Textauszug =
----------

Ist dieser HSV noch zu retten?
Von Guido Müller
Der Hamburger SV hat die Stadtmeisterschaft gegen den FC St.Pauli verloren. Wirklich überraschen kann das angesichts der über die letzten Wochen gezeigten Leistungen der Rothosen eigentlich keinen. Die Antwort auf die Frage, wie man dieser in sich zusammenfallenden Truppe wieder neues Leben einhauchen kann, führt nun unweigerlich auch zum Trainer.
Denn auch der wirkte nach dem Spiel ratlos. Konsterniert. Geschockt. Und flüchtete sich in substanzlose Phrasen von wegen "Sonntagsschuss", der das Spiel am Ende entschieden hätte. Das einzige mit einem Sonntag in Bezug zu bringende bei der Situation vor dem spielentscheidenden Treffer von Kyereh war der gemütliche Spaziergang von David Kinsombi.
Der, nachdem er von einem dreimal fitter wirkenden Zalazar ausgedribbelt wurde, es auch nicht für nötig hielt, nach Salazars Chipball in den HSV-Strafraum den Raum hinter dem angespielten Zander zu decken. Folge: In der 88. Minute dieses 105. Hamburger Stadtderbys steht auf einmal ein Paulianer (Kyereh) so allein im Strafraum, als wäre er in häuslicher Corona-Quarantäne.
Statt einen Punkt mitzunehmen, ließ sich der HSV mal wieder die ganze Butter vom Brot nehmen - und verlor am Ende auch noch Tim Leibold für mindestens zwei Spiele.
Doch damit hier gar nicht erst Zweifel aufkommen: Kinsombi ist an dieser Stelle stellvertretend für alle HSV-Spieler genannt. Das war gestern, bis auf eine Alibi-Sturm-und-Drang-Phase zu Beginn der Partie, vor allem ab Mitte der ersten Halbzeit schlicht und einfach zu wenig, um ein Zweitligaspiel erfolgreich zu bestreiten.
Die einzigen Chancen der Rothosen entsprangen Standardsituationen. Kittel bei zwei direkt getretenen Freistößen kann man dabei zumindest ein wenig Pech attestieren. Sein erster Schuss prallte an die Latte, sein zweiter wurde von Stojanovic stark gehalten. Dazu noch die kläglich vergebene Kopfballchance von Gideon Jung in der 22. Minute - das war's.

----------

Zu prüfende Daten =

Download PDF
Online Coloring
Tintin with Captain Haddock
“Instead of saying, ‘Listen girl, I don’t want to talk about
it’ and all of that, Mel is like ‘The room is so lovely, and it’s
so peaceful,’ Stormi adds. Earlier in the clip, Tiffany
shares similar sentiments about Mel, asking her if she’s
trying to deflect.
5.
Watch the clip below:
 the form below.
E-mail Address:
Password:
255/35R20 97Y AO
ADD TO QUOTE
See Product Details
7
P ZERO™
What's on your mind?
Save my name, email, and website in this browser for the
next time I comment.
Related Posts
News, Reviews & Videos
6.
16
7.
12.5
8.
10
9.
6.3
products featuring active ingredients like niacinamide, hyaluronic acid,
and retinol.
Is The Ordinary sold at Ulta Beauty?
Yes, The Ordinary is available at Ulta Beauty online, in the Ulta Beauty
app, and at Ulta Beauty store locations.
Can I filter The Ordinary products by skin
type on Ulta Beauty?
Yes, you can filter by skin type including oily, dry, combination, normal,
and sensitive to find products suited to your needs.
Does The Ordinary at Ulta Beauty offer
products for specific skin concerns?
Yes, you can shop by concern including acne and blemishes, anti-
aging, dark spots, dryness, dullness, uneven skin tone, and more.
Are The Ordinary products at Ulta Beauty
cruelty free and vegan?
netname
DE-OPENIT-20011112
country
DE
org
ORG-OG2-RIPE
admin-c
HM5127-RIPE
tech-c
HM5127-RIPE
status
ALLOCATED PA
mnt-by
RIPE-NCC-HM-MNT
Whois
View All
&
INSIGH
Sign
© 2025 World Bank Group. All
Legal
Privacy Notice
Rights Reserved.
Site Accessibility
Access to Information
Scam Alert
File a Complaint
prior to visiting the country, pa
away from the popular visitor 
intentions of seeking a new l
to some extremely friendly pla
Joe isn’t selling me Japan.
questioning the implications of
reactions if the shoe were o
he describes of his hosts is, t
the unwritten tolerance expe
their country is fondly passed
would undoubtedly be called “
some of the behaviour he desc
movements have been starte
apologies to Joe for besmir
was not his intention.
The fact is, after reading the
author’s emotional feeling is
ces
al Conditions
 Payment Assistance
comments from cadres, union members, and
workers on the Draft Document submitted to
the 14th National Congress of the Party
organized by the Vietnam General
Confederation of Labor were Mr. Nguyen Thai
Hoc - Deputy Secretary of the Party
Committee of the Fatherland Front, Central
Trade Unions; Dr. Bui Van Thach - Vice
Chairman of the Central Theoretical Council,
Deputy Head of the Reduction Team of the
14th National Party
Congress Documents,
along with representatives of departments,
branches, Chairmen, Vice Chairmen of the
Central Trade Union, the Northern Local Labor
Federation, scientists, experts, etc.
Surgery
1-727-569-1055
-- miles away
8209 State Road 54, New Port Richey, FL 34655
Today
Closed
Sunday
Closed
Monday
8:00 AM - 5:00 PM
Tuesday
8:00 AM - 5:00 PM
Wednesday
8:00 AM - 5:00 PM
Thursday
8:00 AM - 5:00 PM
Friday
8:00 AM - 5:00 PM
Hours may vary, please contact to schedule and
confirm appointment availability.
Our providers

----------

Aufgabe A = Wohin prallte laut dem Kommentar zum Hamburger Stadtderby Kittels erster Freistoß?
Aufgabe B = Wiederhole aus dem Kommentar zum Hamburger Stadtderby wortgetreu den Abschnitt, der mit den Worten "Denn auch der" beginnt und mit "von David Kinsombi." endet.
Die Auflistung spielt hierfür keine Rolle.

Lösung A = An die Latte.

Lösung B =
Denn auch der wirkte nach dem Spiel ratlos. Konsterniert. Geschockt. Und flüchtete sich in substanzlose Phrasen von wegen "Sonntagsschuss", der das Spiel am Ende entschieden hätte. Das einzige mit einem Sonntag in Bezug zu bringende bei der Situation vor dem spielentscheidenden Treffer von Kyereh war der gemütliche Spaziergang von David Kinsombi.